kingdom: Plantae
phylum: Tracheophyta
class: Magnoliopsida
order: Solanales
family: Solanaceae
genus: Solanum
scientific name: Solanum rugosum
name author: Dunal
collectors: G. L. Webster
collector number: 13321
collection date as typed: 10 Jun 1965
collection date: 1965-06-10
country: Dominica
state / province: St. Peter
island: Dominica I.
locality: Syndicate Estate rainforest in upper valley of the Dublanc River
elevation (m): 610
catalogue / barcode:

* * *

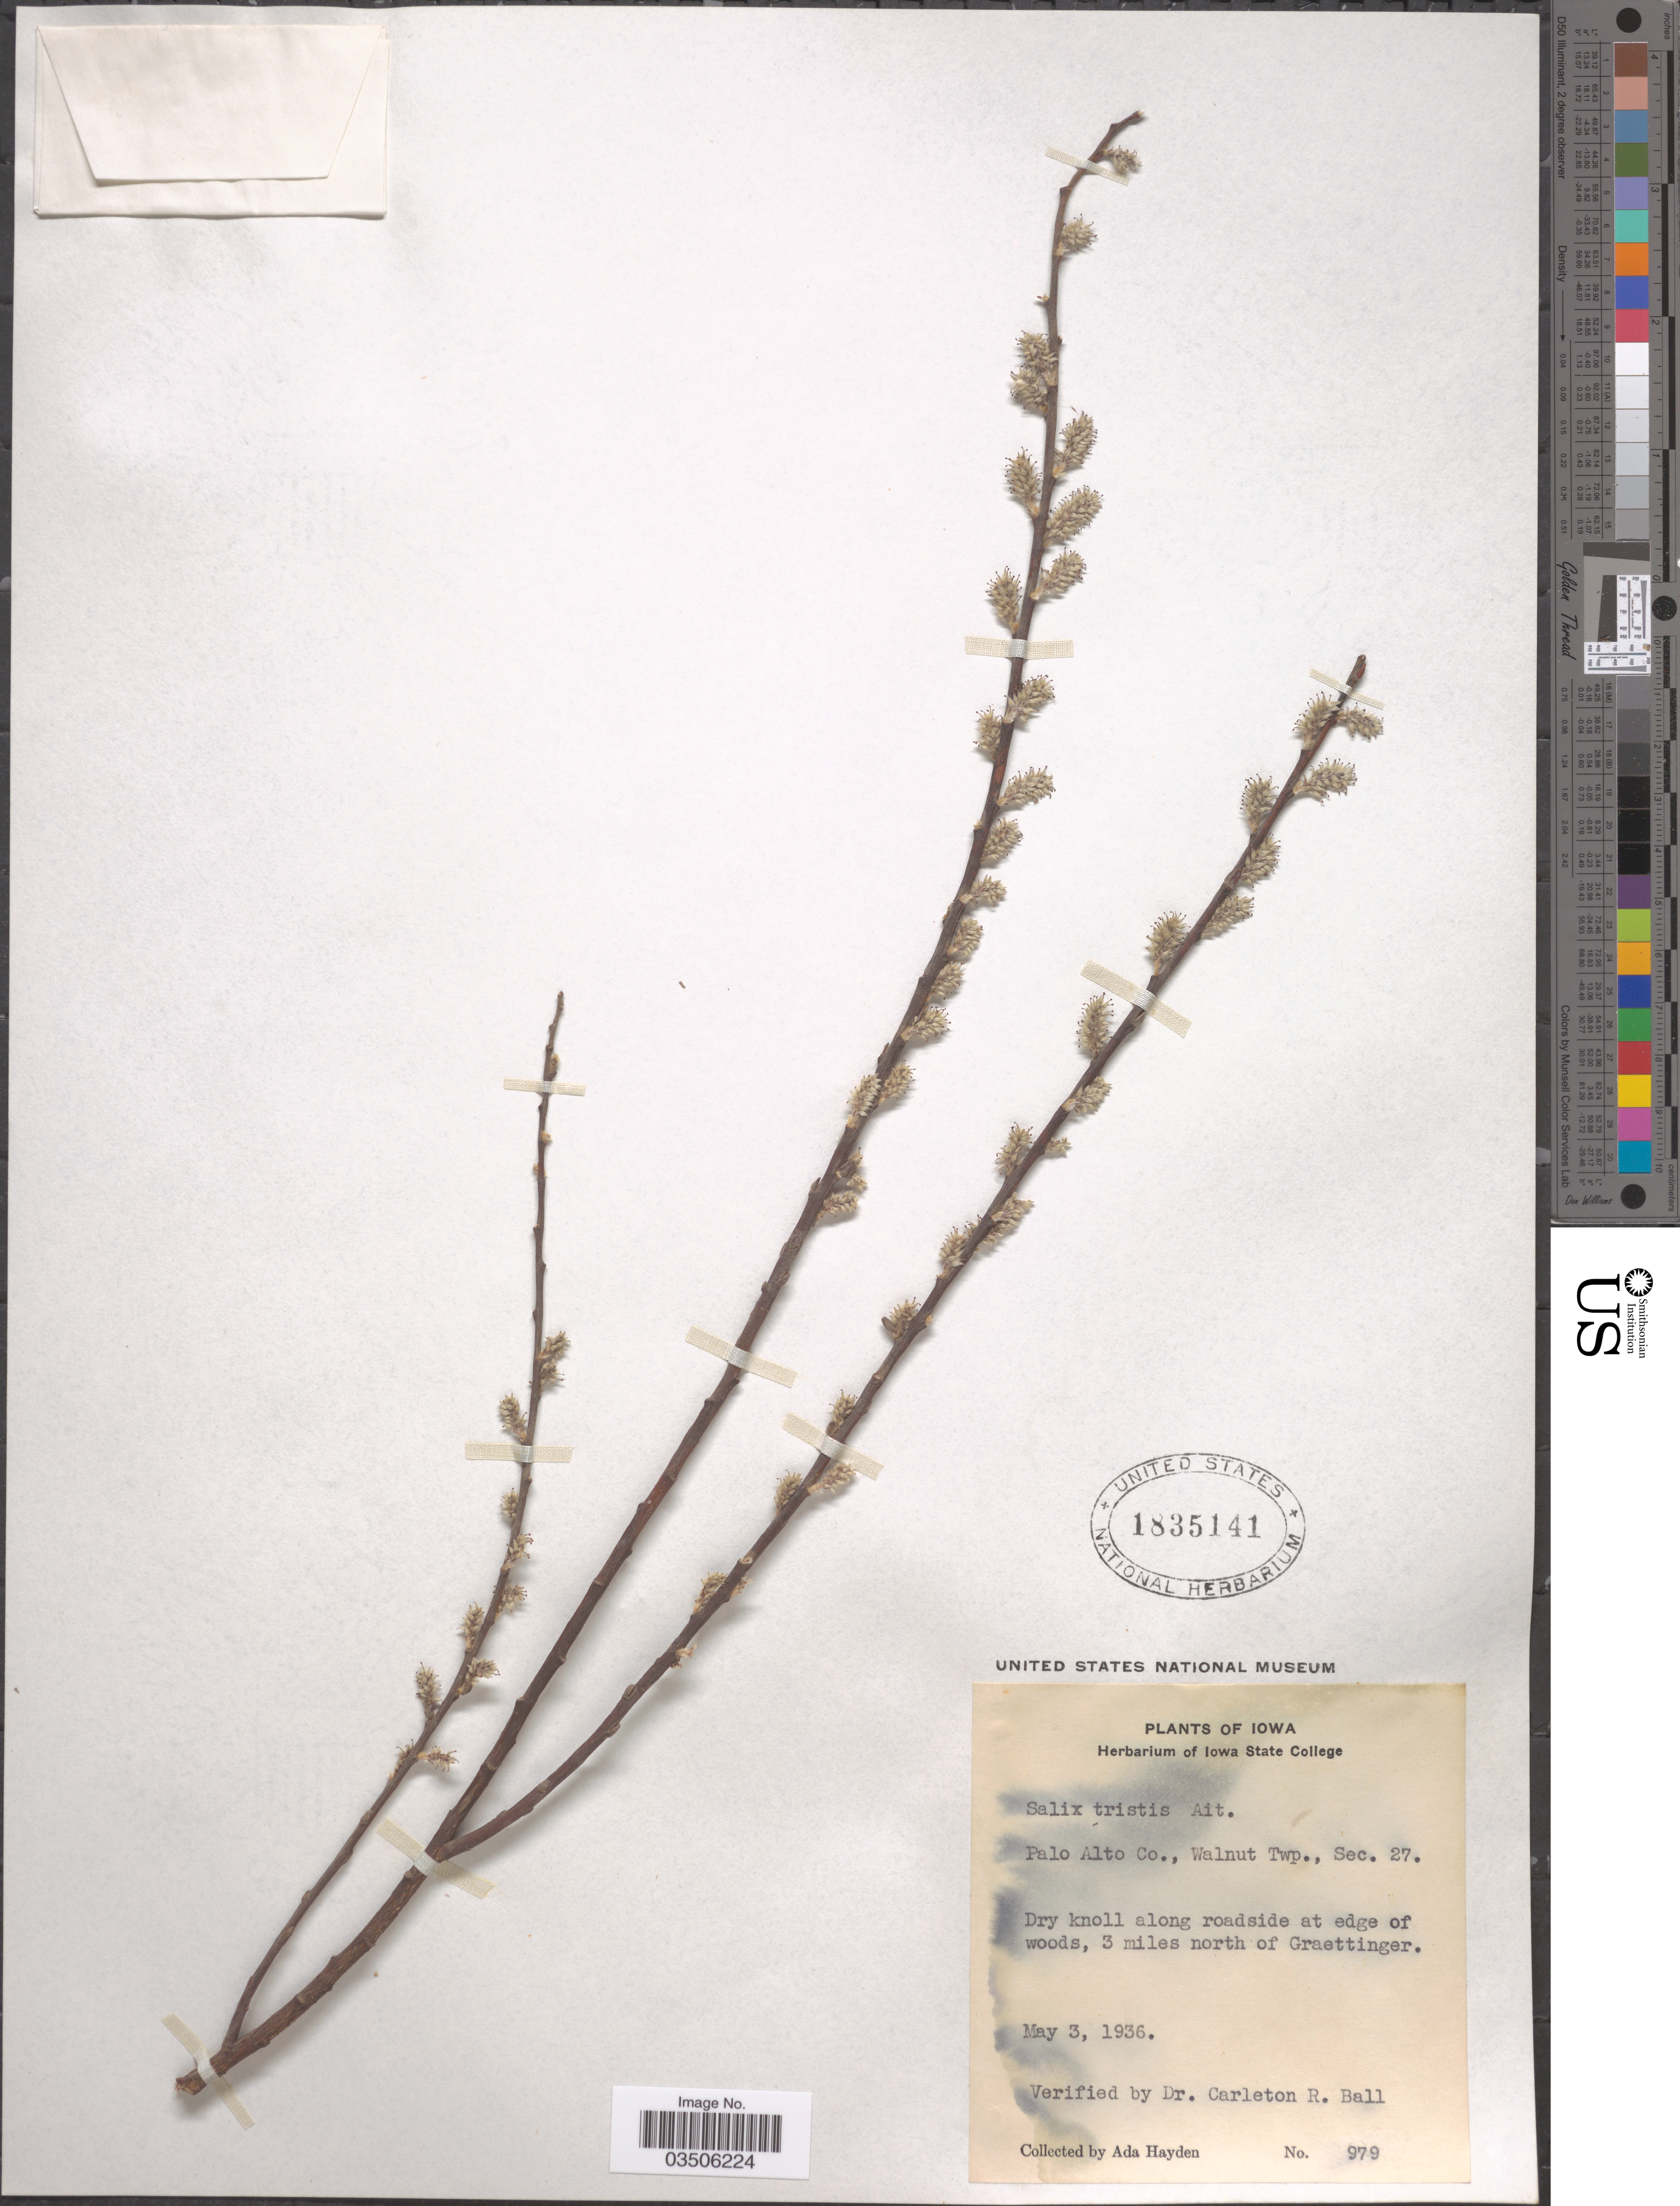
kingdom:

* * *

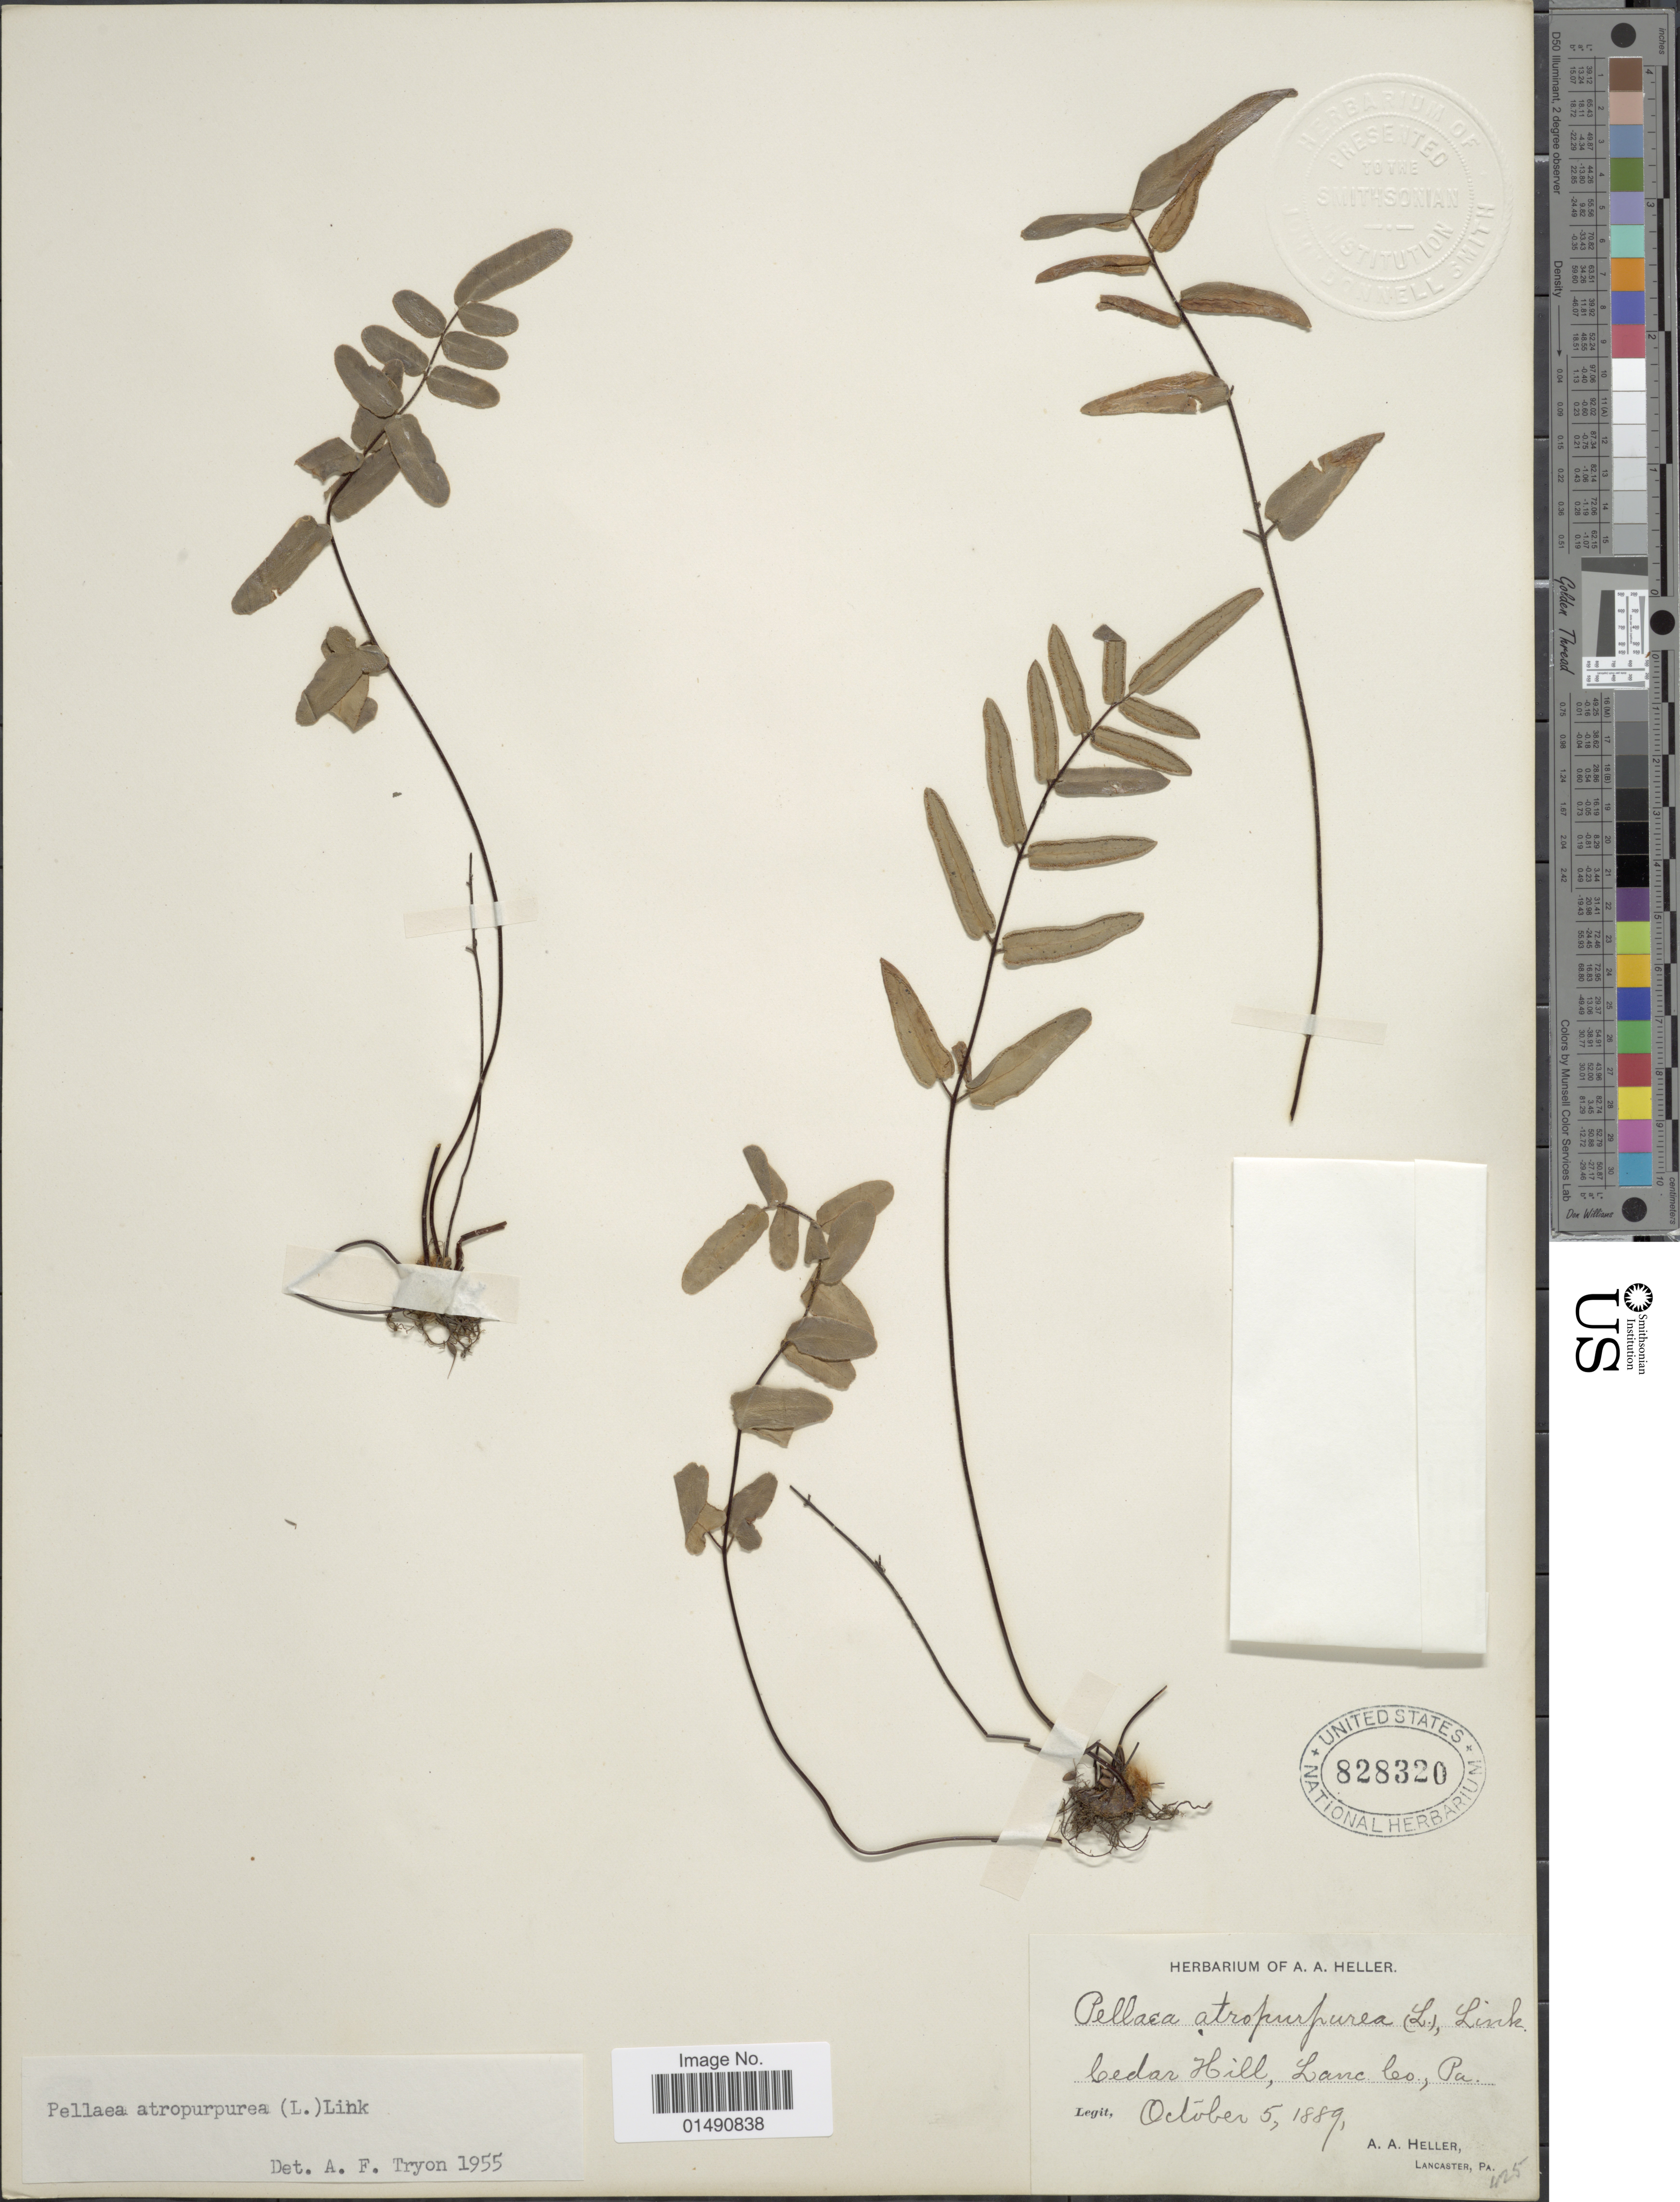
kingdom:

BRIEF: Rewrite everything from the line containing "kingdom: Plantae" down to the line containing "elevation (m): 610", replacing "locality" with "location" and keeping everything else unchanged.

RESULT OF THIS EXERCISE:
kingdom: Plantae
phylum: Tracheophyta
class: Magnoliopsida
order: Solanales
family: Solanaceae
genus: Solanum
scientific name: Solanum rugosum
name author: Dunal
collectors: G. L. Webster
collector number: 13321
collection date as typed: 10 Jun 1965
collection date: 1965-06-10
country: Dominica
state / province: St. Peter
island: Dominica I.
location: Syndicate Estate rainforest in upper valley of the Dublanc River
elevation (m): 610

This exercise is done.